4. After filling of form MGT-14, File Form MCS-1 with the registrar.

Attachments:

  1. CTC of Board Resolution.
  2. CTC of Special Resolution.
  3. Auditor’s Certificate.
  4. Statement of Affairs duly certified by Chartered Accountant or Auditor(s) of the company.
  5. Latest Financial Statement and Annual Return of the Company is mandatory to attach In Case The Same Is Filed To Registrar.
  6. Certificate regarding no dispute in the management or ownership
  7. Consent of lender, if any loan is outstanding.

Processing Type

The eForm will be auto approved (STP). 

Email

When an eForm is approved/ rejected by the authority concerned, an acknowledgement of approval/rejection with related documents is sent to the user in the form of an email to the email id of the company.

Certificate

A system generated Certificate of status of a Dormant Company is issued by Registrar and sent to the user as an attachment to the email, after approval is granted. Once the form is approved the status of the company shall be changed to ‘Dormant under section 455’

FORMS REQUIRED  TO BE FILED WITH ROC AFTER STATUS OF DORMANT:

After getting certificate of Dormant Company, a company has to file the following forms with ROC:

  • A dormant company shall file a declaration annually in Form No. MSC-3 within thirty days from the end of each financial year.
  • Company shall continue to file the return or returns of allotment and change in directors in the manner and within the time specified in the Act, whenever the company allots any security to any person or there is any change in the directors of the company.
  • If company wants to get Active status, it has to file e-form MSC-4 with ROC
  • If company conducts any “Significant transaction” during the dormant period, the directors shall within 7 days from such event, file an application with ROC in e-form MSC-4, for obtaining the status of an active company
  • The company may carry following business transaction in the period of Dormancy:
    • Payment of fees by a company to the Registrar;
    • Payments made by it to fulfill the requirements of this Act or any other Law;
    • Allotment of shares to fulfill the requirements of this Act; and
    • Payments for maintenance of its office and records.

‘Dormant Companies’ are also exempted from the following:

  • To include cash flow statements in their financial statements.
  • From holding board meeting in each quarter. Dormant companies are required to hold board meeting in each half of the calender year with a gap of atleast 90 days. Therefore, dormant companies are required to hold only two board meetings mandatorily during the year.
  • The provisions of the Act in relation to the rotation of auditors shall not apply to dormant companies.

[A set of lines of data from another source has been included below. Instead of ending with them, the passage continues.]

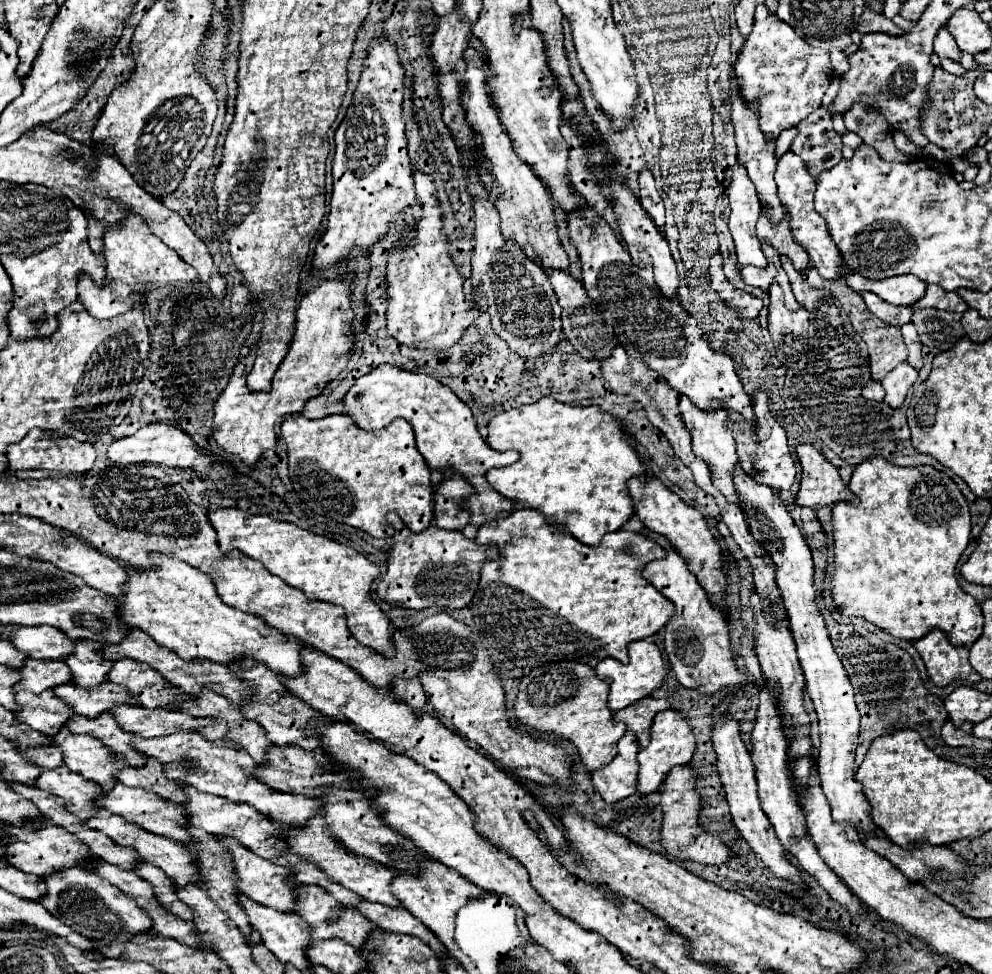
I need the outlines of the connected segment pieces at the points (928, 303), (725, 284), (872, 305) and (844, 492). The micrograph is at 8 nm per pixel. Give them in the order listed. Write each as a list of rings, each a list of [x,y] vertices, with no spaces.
[[[928,284],[924,298],[920,302],[914,302],[910,308],[912,310],[938,308],[938,310],[960,312],[960,314],[964,314],[968,310],[968,306],[964,306],[964,302],[960,302],[956,292],[944,292],[944,290],[940,290],[940,286],[932,286],[932,284]]]
[[[714,254],[714,258],[710,260],[710,276],[712,276],[712,288],[720,294],[720,298],[734,308],[742,318],[746,320],[754,320],[758,316],[758,312],[762,310],[762,300],[750,296],[748,292],[736,290],[732,288],[732,284],[724,278],[724,270],[722,270],[722,256]]]
[[[864,292],[862,294],[868,310],[878,316],[884,324],[890,324],[890,326],[904,326],[912,320],[912,310],[908,306],[892,306],[888,302],[884,302],[882,298],[878,298],[876,294],[872,292]]]
[[[800,444],[796,448],[802,480],[796,494],[796,504],[818,510],[836,502],[858,504],[858,498],[842,482],[838,470],[810,444]]]

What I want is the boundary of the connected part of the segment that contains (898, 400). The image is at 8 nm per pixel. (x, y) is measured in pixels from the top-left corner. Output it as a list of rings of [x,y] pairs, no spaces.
[[[906,362],[900,364],[896,370],[892,370],[892,374],[888,374],[888,378],[884,378],[882,388],[886,390],[886,398],[884,402],[890,408],[900,408],[908,388],[916,382],[918,378],[918,370],[912,370],[912,366],[908,366]]]

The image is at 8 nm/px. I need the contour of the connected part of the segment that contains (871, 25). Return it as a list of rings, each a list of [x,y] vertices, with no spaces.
[[[870,8],[864,10],[864,14],[860,16],[860,26],[858,26],[860,34],[868,34],[868,32],[884,32],[884,34],[904,34],[902,28],[898,28],[892,20],[888,20],[882,14],[872,12]]]

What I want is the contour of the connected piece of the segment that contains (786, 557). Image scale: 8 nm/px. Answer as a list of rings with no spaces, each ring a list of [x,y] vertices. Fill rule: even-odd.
[[[736,464],[732,476],[734,476],[734,488],[740,494],[740,506],[748,522],[750,534],[754,536],[756,542],[762,544],[762,548],[776,562],[776,582],[782,592],[784,606],[790,618],[790,630],[798,646],[798,658],[806,676],[806,692],[810,694],[820,720],[818,770],[820,770],[824,796],[832,806],[832,818],[840,824],[848,824],[854,828],[862,826],[864,832],[874,832],[882,836],[882,832],[874,826],[870,818],[870,806],[862,794],[862,786],[860,782],[854,780],[854,750],[858,746],[860,714],[854,704],[852,684],[846,676],[840,658],[834,652],[824,618],[820,616],[814,602],[814,586],[812,586],[814,566],[812,566],[810,548],[804,536],[800,534],[798,526],[790,518],[786,506],[770,486],[752,480],[748,474],[744,474],[740,464]]]

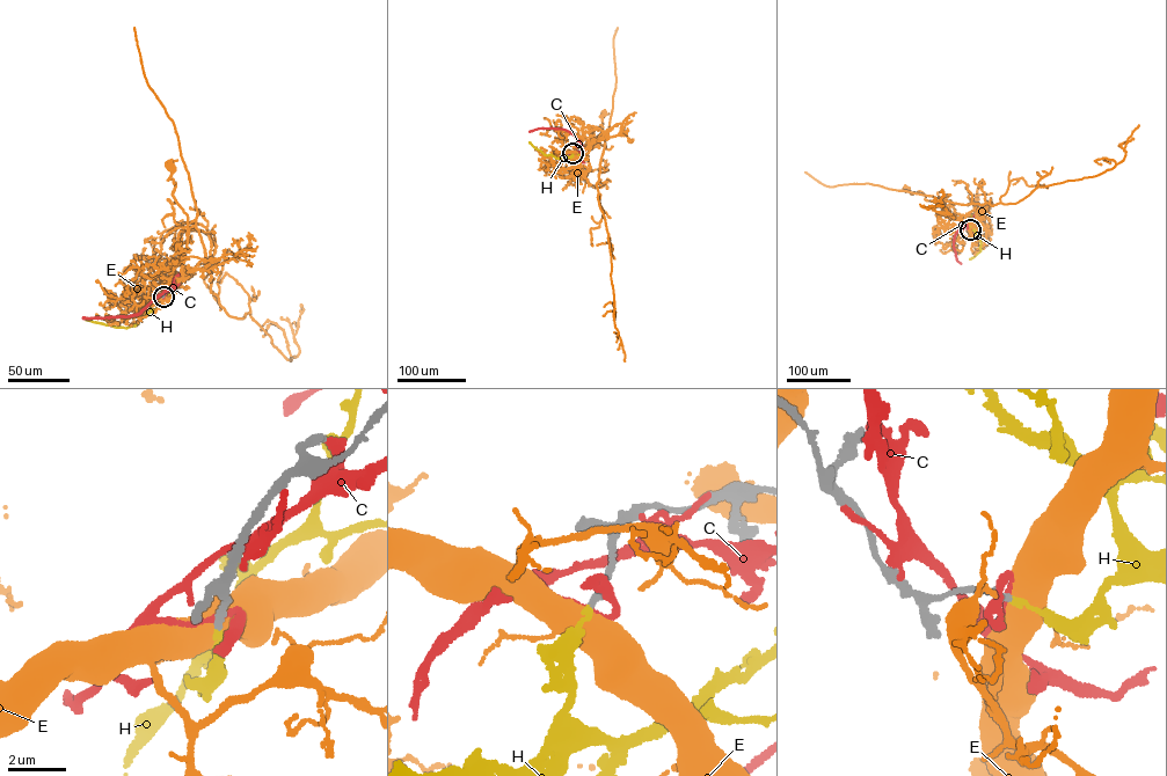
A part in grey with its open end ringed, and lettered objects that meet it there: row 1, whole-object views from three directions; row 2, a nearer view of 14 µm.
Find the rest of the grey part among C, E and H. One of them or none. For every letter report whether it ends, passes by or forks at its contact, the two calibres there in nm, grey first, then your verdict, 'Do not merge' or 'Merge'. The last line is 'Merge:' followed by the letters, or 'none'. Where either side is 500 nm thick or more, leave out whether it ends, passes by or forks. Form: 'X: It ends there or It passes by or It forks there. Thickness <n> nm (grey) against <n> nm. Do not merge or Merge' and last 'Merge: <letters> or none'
C: It passes by. Thickness 240 nm (grey) against 160 nm. Do not merge
E: Thickness 240 nm (grey) against 750 nm. Do not merge
H: It ends there. Thickness 240 nm (grey) against 140 nm. Merge
Merge: H

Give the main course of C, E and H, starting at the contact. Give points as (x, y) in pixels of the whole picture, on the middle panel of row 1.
C: (574, 153), (581, 151), (580, 144), (566, 130), (529, 131)
E: (574, 153), (578, 158), (590, 140), (600, 134), (600, 116), (604, 112)
H: (574, 153), (559, 159), (545, 155), (530, 141)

Compliances by a dormant company:

  • Minimum number of directors for dormant company: A dormant company shall have a minimum number of three directors in case of a public company, two directors in case of a private company and one director in case of a One Person Company.
  • Return of dormant companies: A dormant company shall file a “Return of Dormant Company” annually, indicating financial position duly audited by a chartered accountant in practice in Form MSC-3 along with such annual fee as provided in the Companies (Registration Offices and Fees) Rules, 2014 within a period of thirty days from the end of each financial year.
  • Provided that the company shall continue to file the return or returns of allotment and change in directors in the manner and within the time specified in the Act, whenever the company allots any security to any person or there is any change in the directors of the company.

Notes:

  • The Registrar on its own motion can also change the status of a company to dormant if it has not filed financial statements or annual returns for two financial years consecutively. The Registrar will do so only after giving the Company a reasonable opportunity of being heard.
  • Proviso to Rule 8 of the Companies (Miscellaneous) Rules, 2014 says that a dormant company cannot remain as a dormant company for more than 5 consecutive financial years. If it remains so, then the Registrar shall commence the process of striking off the name of the company from the Records, i.e. the company will be removed. So maximum tenure for a dormant company is 5 consecutive financial years.